El lunes Apple lanzó un cuarteto de actualizaciones no programadas para iOS, macOS y watchOS, agregando parches de seguridad a las fallas en su motor de navegador WebKit.

Apple ha emitido parches fuera de banda para problemas críticos de seguridad que afectan al iPad, iPhone y iPod, lo que podría permitir la ejecución remota de código (RCE) y otros ataques, comprometiendo completamente los sistemas de los usuarios. Y el gigante de la informática cree que es posible que todos ellos ya hayan sido explotados en la naturaleza. 
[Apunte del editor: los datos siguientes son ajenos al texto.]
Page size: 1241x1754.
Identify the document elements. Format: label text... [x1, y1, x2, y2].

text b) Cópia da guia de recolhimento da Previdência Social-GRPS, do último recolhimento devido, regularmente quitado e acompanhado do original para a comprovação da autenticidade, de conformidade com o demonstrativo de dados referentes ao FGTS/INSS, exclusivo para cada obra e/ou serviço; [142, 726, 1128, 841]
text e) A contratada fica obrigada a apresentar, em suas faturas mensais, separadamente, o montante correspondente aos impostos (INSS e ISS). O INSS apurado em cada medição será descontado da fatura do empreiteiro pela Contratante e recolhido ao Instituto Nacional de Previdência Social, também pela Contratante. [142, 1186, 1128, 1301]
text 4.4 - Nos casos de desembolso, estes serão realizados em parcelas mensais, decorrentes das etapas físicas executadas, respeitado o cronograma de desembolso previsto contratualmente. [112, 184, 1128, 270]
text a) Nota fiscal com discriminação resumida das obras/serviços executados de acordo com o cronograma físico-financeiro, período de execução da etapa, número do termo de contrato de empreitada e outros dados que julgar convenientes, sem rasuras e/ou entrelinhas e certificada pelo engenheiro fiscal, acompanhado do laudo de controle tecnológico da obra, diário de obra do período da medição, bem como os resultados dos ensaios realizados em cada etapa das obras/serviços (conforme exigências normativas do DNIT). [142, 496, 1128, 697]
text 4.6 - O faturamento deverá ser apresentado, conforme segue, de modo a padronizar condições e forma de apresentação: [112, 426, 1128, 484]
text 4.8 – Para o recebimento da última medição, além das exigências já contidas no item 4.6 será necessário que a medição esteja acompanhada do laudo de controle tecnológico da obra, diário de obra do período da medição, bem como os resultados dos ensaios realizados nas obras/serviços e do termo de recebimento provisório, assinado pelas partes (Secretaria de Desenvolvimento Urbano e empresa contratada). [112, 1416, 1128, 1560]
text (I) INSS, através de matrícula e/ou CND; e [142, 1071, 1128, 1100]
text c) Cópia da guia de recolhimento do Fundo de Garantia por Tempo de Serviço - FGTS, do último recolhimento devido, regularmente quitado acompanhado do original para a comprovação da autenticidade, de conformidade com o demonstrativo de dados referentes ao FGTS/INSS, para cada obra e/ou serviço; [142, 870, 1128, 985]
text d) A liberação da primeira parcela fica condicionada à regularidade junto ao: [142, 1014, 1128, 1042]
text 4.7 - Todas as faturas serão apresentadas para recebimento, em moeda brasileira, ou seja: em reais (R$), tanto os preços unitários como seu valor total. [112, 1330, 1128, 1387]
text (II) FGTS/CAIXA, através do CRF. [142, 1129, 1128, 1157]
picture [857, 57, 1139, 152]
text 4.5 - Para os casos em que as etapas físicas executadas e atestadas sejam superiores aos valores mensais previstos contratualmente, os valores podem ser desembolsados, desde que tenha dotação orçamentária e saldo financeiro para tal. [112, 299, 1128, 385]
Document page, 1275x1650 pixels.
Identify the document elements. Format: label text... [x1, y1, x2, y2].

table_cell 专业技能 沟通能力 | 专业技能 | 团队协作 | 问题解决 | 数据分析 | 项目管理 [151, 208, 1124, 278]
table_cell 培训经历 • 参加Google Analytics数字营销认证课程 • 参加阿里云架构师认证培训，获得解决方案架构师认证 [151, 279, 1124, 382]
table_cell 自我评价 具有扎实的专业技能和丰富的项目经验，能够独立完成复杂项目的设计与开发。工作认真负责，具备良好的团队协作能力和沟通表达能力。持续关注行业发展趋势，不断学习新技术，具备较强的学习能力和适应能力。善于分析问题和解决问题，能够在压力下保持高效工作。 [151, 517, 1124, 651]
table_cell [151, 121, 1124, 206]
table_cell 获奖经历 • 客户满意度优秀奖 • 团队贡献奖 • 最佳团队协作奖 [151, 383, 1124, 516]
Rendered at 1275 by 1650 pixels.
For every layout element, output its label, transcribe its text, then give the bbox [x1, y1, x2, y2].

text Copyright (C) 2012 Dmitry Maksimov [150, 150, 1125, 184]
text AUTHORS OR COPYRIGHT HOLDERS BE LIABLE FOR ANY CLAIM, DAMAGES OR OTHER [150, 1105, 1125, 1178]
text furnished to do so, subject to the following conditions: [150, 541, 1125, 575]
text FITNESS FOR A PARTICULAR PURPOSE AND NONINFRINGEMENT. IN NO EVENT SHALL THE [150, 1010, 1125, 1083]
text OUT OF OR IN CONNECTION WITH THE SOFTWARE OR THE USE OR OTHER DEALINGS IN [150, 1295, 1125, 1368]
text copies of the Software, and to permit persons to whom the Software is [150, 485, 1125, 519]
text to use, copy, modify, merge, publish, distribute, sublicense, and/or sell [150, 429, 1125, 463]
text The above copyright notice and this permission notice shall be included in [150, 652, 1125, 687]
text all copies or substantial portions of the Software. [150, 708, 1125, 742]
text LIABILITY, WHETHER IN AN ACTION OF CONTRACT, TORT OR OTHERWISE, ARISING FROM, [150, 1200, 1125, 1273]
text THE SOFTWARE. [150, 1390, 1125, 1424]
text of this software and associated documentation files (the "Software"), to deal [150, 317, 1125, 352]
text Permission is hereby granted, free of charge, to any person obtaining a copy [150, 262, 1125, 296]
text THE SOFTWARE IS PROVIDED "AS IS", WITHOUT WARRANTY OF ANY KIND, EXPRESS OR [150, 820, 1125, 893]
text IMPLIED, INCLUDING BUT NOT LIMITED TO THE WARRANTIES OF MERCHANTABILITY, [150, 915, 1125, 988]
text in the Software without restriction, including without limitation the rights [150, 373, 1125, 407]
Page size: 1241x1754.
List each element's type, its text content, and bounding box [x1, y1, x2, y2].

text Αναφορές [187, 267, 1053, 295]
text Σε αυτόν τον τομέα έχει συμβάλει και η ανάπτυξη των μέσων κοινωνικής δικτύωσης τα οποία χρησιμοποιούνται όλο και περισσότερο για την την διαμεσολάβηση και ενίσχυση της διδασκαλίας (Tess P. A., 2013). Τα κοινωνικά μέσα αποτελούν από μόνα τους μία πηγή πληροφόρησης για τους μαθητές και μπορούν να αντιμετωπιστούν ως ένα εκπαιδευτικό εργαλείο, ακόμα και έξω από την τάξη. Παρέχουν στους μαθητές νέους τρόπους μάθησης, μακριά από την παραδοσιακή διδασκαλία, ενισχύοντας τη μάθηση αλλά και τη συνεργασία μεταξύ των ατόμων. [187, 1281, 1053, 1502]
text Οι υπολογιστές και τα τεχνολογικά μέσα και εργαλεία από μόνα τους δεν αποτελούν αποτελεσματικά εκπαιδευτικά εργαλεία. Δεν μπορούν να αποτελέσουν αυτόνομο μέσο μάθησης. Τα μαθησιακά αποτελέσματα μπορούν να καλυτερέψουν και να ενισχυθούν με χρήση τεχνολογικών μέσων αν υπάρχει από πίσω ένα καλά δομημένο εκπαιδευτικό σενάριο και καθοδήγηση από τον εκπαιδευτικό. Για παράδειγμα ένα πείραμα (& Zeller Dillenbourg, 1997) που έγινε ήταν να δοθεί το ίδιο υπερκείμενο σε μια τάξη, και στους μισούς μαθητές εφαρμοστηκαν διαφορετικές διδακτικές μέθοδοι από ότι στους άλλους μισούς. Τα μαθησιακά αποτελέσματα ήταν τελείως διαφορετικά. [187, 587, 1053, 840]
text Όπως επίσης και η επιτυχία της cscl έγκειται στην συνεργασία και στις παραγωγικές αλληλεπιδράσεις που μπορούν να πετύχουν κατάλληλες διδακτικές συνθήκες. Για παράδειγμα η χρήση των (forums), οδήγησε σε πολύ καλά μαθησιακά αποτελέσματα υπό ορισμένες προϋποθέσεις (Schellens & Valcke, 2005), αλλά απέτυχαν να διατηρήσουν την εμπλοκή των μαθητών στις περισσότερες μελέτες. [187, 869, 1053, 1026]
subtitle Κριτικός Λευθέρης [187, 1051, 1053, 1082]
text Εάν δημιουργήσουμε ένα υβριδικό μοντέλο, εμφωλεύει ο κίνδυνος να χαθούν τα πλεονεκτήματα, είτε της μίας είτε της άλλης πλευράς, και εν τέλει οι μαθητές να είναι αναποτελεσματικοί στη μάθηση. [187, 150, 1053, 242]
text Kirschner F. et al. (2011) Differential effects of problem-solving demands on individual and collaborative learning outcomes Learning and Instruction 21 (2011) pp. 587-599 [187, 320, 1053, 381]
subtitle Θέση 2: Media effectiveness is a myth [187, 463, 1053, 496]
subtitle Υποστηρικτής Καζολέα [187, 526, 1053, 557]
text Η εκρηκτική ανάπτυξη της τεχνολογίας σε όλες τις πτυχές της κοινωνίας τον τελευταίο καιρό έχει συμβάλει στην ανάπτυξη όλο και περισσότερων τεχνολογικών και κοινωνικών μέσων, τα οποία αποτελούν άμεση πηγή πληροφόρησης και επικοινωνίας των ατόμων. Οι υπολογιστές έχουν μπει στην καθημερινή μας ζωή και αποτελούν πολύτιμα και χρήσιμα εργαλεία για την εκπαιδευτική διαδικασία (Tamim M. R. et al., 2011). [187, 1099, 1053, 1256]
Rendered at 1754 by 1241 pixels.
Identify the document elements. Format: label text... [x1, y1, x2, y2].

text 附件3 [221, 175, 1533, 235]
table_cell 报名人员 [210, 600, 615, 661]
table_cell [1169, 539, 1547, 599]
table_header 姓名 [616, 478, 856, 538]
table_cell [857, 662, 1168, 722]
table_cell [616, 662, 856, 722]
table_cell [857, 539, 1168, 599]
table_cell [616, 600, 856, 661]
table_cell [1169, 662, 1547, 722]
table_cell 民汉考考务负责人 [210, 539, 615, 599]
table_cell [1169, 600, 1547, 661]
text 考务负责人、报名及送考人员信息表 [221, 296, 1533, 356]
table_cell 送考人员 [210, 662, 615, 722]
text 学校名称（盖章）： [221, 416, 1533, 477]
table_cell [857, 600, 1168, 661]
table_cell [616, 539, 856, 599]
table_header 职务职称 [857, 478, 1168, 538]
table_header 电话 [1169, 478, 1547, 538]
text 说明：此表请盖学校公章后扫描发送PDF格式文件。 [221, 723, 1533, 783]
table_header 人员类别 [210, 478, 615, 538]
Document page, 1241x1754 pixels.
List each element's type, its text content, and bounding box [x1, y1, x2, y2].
Tres de estos son defectos de día cero, mientras que uno es un parche ampliado para una cuarta vulnerabilidad. 

Los datos que divulga se pueden encontrar en su página de soporte. Aquí hay un resumen de los tres días cero: 

Errores de día cero en WebKit

  • CVE-2021-30665: Se solucionó un problema crítico de corrupción de memoria en el motor Safari WebKit en el que «el procesamiento de contenido web creado con fines malintencionados puede provocar la ejecución de código arbitrario» mejorando la administración del estado. Disponible para: iPhone 6s y posteriores, iPad Pro (todos los modelos), iPad Air 2 y posteriores, iPad de quinta generación y posteriores, iPad mini 4 y posteriores, e iPod touch (séptima generación). El error fue informado a Apple por tres investigadores de seguridad, apodados yangkang, zerokeeper y bianliang. 
  • CVE-2021-30663: este segundo defecto también se encuentra en el motor del navegador WebKit de código abierto. Es un desbordamiento de enteros, informado por un investigador anónimo, que también puede conducir a RCE. Se solucionó con una validación de entrada mejorada. Disponible para: iPhone 6s y posteriores, iPad Pro (todos los modelos), iPad Air 2 y posteriores, iPad de quinta generación y posteriores, iPad mini 4 y posteriores, e iPod touch (séptima generación). 
  • CVE-2021-30666: Se solucionó un problema de desbordamiento del búfer mejorando el manejo de la memoria. Disponible para: iPhone 5s, iPhone 6, iPhone 6 Plus, iPad Air, iPad mini 2, iPad mini 3 y iPod touch (sexta generación)

Y aquí hay detalles sobre el parche ampliado para el cuarto error: 

Almacenamiento WebKit

  • CVE-2021-30661: Se solucionó un problema de uso posterior a la versión gratuita con una administración de memoria mejorada. Disponible para: iPhone 5s, iPhone 6, iPhone 6 Plus, iPad Air, iPad mini 2, iPad mini 3 y iPod touch (sexta generación). Esta falla fue descubierta y reportada al fabricante del iPhone por el investigador de seguridad llamado yangkang, @dnpushme, de Qihoo 360 ATA.

La página de soporte de Apple muestra que este cuarto fue parcheado el lunes de la semana pasada (26 de abril) en iOS 14.5 y macOS 11.3, pero no en iOS 12.